Questions gotten wrong Flashcards
Which tasks are the customer’s responsibility according to the AWS shared responsibility model? (Select TWO.)
- Patch the OS that AWS Lambda functions use.
- Install patches on Amazon RDS DB instances
- Control physical access to the data center that contains a customer’s VPC
- Configure IAM users according to the principle of least privilege
- Configure an Amazon S3 bucket to allow public access.
- Configure IAM users according to the principle of least privilege
AWS provides AWS Identity and Access Management (IAM) as a service. The customer defines IAM users and the access policies that apply to those users. - Configure an Amazon S3 bucket to allow public access.
The customer determines access permissions to S3 buckets that the customer owns.
A company wants to establish a consistent and private connection from the company’s on-prem data center to the AWS Cloud
Which AWS service will meet theses requirements?
AWS Direct Connect
Direct Connect links your internal network to a Direct Connect location through a standard Ethernet fiber-optic cable. One end of the cable connects to your router. The other end of the cable connects to a Direct Connect router. AWS Direct Connect is consistent and private because your company is the only user of the cable.
A company has an on-prem Linux-based server with an Oracle DB that runs on it. The company wants to migrate the DB server to run on an Amazon EC2 instance in AWS.
Which service should the company use to complete this migration?
AWS Application Migration Service (AWS MGN)
AWS MGN is an automated lift-and-shift solution. This solution can migrate physical servers and any databases or applications that run on them to EC2 instances in AWS.
Which statement best describes security groups?
- They are stateful and deny all inbound traffic by default.

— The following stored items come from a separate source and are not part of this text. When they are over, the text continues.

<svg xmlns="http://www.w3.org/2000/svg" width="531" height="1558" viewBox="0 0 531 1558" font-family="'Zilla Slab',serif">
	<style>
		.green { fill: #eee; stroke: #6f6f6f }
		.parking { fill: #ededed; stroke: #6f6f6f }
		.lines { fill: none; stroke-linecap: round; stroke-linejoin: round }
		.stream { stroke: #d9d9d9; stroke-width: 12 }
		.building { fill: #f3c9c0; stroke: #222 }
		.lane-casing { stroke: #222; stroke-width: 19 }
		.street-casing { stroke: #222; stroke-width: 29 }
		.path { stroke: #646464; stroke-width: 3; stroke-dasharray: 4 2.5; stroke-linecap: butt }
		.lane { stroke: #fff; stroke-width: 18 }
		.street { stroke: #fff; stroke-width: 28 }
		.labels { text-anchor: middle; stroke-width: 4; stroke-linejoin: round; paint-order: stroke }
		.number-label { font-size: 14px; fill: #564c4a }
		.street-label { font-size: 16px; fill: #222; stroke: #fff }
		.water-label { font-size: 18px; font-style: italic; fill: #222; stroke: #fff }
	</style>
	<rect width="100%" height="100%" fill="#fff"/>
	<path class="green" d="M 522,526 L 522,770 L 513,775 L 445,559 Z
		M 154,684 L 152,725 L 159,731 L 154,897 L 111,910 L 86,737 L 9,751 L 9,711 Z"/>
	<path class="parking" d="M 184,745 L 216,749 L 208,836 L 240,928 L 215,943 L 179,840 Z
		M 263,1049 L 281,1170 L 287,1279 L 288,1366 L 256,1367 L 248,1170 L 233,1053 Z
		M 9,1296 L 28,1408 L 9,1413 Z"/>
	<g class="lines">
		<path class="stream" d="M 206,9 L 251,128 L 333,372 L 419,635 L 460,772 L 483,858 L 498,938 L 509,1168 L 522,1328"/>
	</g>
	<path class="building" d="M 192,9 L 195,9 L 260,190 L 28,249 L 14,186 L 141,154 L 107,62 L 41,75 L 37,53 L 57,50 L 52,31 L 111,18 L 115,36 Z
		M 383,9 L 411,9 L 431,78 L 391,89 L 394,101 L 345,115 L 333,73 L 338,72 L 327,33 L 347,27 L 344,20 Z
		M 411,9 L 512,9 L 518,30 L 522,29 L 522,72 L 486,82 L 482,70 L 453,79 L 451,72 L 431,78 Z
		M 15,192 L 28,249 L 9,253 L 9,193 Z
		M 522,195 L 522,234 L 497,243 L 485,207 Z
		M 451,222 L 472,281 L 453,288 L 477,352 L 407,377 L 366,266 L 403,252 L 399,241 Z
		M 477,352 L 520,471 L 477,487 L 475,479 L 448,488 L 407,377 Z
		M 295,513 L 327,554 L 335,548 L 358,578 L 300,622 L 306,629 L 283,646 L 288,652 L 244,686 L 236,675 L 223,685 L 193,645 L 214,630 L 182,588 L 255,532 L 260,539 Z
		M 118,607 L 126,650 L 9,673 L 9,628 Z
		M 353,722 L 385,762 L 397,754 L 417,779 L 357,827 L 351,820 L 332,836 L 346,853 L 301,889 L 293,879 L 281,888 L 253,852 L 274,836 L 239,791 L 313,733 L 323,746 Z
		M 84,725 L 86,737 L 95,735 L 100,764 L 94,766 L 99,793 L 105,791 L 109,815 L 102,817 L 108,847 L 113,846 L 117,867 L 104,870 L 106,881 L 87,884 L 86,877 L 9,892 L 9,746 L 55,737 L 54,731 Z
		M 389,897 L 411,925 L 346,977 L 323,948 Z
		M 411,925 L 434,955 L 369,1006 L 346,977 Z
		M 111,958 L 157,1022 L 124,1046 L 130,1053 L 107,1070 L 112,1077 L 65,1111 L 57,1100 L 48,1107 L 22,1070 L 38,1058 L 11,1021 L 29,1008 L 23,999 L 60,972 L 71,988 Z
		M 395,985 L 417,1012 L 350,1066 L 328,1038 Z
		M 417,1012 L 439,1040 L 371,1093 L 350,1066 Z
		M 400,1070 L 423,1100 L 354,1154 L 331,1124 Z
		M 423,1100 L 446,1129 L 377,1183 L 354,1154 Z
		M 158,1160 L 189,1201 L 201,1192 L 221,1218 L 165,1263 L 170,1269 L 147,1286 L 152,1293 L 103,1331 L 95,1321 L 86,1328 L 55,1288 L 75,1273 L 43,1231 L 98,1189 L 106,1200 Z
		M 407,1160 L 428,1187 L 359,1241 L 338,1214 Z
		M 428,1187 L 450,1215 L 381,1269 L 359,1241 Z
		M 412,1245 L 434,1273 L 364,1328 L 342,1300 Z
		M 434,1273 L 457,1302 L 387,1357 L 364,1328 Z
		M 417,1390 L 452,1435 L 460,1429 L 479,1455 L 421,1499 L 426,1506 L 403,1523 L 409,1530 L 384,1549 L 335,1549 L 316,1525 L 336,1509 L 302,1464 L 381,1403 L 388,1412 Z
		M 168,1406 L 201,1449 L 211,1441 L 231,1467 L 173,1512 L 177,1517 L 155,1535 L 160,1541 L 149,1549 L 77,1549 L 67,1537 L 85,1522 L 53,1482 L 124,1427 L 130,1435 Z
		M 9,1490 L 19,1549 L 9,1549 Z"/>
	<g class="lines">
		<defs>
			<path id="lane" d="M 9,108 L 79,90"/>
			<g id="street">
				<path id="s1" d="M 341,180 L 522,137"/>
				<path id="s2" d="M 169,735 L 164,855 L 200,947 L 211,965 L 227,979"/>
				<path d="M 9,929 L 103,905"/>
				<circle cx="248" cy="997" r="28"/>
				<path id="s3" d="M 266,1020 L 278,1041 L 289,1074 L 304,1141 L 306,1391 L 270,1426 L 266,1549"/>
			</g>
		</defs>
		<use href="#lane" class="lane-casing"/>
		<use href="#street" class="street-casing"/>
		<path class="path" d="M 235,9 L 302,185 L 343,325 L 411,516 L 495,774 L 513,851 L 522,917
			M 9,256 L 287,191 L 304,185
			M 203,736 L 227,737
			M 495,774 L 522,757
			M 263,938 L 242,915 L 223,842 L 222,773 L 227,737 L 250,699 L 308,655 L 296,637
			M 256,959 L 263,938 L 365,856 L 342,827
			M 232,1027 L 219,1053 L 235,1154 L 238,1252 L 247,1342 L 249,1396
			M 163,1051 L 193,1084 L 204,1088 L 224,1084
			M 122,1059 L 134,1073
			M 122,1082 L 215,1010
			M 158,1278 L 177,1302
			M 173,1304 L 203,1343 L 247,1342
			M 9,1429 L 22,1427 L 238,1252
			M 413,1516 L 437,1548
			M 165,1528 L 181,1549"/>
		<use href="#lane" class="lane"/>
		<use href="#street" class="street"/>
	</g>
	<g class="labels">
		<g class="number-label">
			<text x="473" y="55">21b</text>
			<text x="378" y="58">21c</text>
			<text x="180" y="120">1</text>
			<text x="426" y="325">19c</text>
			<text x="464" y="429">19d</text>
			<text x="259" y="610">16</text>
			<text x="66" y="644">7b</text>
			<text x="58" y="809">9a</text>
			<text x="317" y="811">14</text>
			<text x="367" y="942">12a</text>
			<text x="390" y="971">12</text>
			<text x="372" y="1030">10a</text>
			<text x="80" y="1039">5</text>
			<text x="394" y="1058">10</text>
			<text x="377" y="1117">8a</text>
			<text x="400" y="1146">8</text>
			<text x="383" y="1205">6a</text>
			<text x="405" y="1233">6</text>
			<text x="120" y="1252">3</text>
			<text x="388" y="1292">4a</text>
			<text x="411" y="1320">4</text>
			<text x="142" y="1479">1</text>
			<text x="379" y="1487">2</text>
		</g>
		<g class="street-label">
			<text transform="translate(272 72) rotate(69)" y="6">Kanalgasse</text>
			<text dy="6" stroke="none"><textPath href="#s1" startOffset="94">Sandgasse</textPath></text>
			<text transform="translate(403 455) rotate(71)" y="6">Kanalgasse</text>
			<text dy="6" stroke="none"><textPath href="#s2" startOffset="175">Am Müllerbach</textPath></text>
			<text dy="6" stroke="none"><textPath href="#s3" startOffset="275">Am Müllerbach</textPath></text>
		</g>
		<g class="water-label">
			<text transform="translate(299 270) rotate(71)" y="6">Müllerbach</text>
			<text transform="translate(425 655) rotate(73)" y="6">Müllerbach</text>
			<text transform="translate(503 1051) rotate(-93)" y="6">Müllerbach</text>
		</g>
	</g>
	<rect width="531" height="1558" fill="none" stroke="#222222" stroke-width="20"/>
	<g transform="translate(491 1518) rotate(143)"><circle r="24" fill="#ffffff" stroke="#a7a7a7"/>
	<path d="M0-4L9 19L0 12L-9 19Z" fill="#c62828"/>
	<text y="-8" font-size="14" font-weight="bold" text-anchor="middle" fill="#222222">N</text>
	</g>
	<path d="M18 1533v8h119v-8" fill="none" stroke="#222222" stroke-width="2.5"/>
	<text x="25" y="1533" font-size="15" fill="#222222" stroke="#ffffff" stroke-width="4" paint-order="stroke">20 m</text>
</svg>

- They are stateful and allow all inbound traffic by default.
- They are stateless and deny all inbound traffic by default
- They are stateless and allow all inbound traffic by default.
They are stateful and deny all inbound traffic by default.
Security groups are stateful. This means that they use previous traffic patterns and flows when evaluating new requests for an instance.
By default, security groups deny all inbound traffic, but you can add custom rules to fit your operational and security needs.
Which statement or statements are TRUE about Amazon EBS volumes and Amazon EFS file systems?
- EBS volumes store data within a single Availability Zone. Amazon EFS file systems store data across multiple Availability Zones.
- EBS volumes store data across multiple Availability Zones. Amazon EFS file systems store data within a single Availability Zone.
- EBS volumes and Amazon EFS file systems both store data within a single Availability Zone.
- EBS volumes and Amazon EFS file systems both store data across multiple Availability Zones.
- EBS volumes store data within a single Availability Zone. Amazon EFS file systems store data across multiple Availability Zones.